Published on March 12, Provisional Measure 1,340/26 (MP 1,340/26) authorizes the granting of economic subsidy for the commercialization of diesel fuel for road use in the national territory and institutes Tax of Export on gross petroleum oil and diesel fuel.

Economic subsidy for diesel


The provisional measure authorizes the Federal Government to grant an economic subsidy to producers and importers of diesel fuel for road use, worth of R$ 0.32 per liter, as of March 12, limited to December 2026. The subsidy is subject to a comprehensive ceiling of R$ 10 billion. If this amount is reached before the end of the term, the benefit will be terminated in advance.

The beneficiaries are the economic agents authorized by the National Agency of Petroleum, Natural Gas and Biofuels (ANP) to carry out activities of production of petroleum by-products, as well as the foreign trade agents and distributors of liquid fuels qualified to import diesel fuel.

The operationalization, calculation and payment of the subsidy are the responsibility of the ANP, which will establish the procedures in regulation.

To be entitled to the benefit, economic agents must voluntarily join the program, signing a term of adhesion jointly with the ANP, committing to trade diesel for road use at a price equal to or lower than the reference price defined by the agency, minus the amount of the subsidy.

The qualification is contingent order to the authorization for sharing tax information between the Federal Revenue Service of Brazil and the ANP, for the purposes of monitoring and inspection.

Export Tax on oil and by-products


The provisional measure establishes the incidence of the Export Tax on crude petroleum oils or bituminous minerals (NCM 2709) at the rate of 12% on the aggregate amount of exports. This rate may be reduced by an act of the Executive Management Committee of the Chamber of Foreign Trade (Gecex/Camex), to meet the objectives of the foreign trade policies and the national energy policies.

And while the economic subsidy for diesel lasts, a rate of 50% of the Export Tax on diesel fuel is established (NCM 2710.19.21). The measure aims, evidently, to discourage the export of the derivative during the period of validity of the internal subsidy program.

Amendments to Law 9.847/99 – Infractions and penalties


The provisional measure also introduces two new administrative infractions in Law 9,847/99, applicable to the fuel business.

The first typifies as an infraction the abusive increase in the prices of fuels, biofuels and petroleum by-products, with an aggravation of the penalty in situations of geopolitical conflicts or calamity. The fine ranges from R$ 50 thousand to R$ 500 million.

The second penalizes the unjustified refusal to supply these products, with a fine in the same range of values, aggravated proportionally to the economic gain obtained by the violator.

Points of attention


MP 1,340/26, although presented as an energy policy and price control measure, raises constitutional and tax order questions.

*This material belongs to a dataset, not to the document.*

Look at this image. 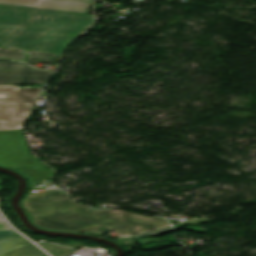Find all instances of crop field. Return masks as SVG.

Firstly, the institution of the Export Tax on gross oil and, especially, the 50% rate on diesel exported during the period of validity of the subsidy raise doubts as to its adequacy to the constitutional regime of the Export Tax (Section 153, II, of the Constitution Federal).

This is because the primary function of this tax is extrafiscal and regulatory, and not collection or financing of sectoral policies. The use of the tax as an instrument to fund the subsidy may constitute a deviation of purpose and be questioned before the Judiciary.

It is worth noting that MP 1,340/2026, with regard to the taxation of petroleum exports, bears similarity to Provisional Measure No. 1,163/2023, which established a 9.2% export tax rate on crude petroleum oils or bituminous mineral oils. The legitimacy of this Provisional Measure remains under judicial discussion to this day.

In addition, the typification of "abusive price increase" as an administrative infraction, without clear objective parameters for its characterization, may violate the principles of validity and legal certainty. It can also generate insecurity for business agents about the criteria for inspection and application of penalties. The open concept of "abusiveness" and the amplitude of the value of the fines (from R$ 50 thousand to R$ 500 million) deserve extra attention from market operators.

Finally, as it is a provisional measure, the rule hinge on conversion into law by the National Congress within 120 days, under penalty of loss of effectiveness, which adds uncertainty as to the continued occupation of the rules it establishes.

In view of the scenario presented, we consider that Provisional Measure 1,340/26 is quite questionable from a legal point of view, especially with regard to:

  • institution of the Export Tax as a mechanism for financing subsidies; and
  • typification of infractions with indeterminate concepts and very high fines.

We recommend that our clients carefully follow the matter in the National Congress and evaluate any appropriate legal measures to hold harmless against their rights.

We remain at your disposal to advise you on the analysis of the specific impacts of this measure on your operations and on the adoption of the necessary measures.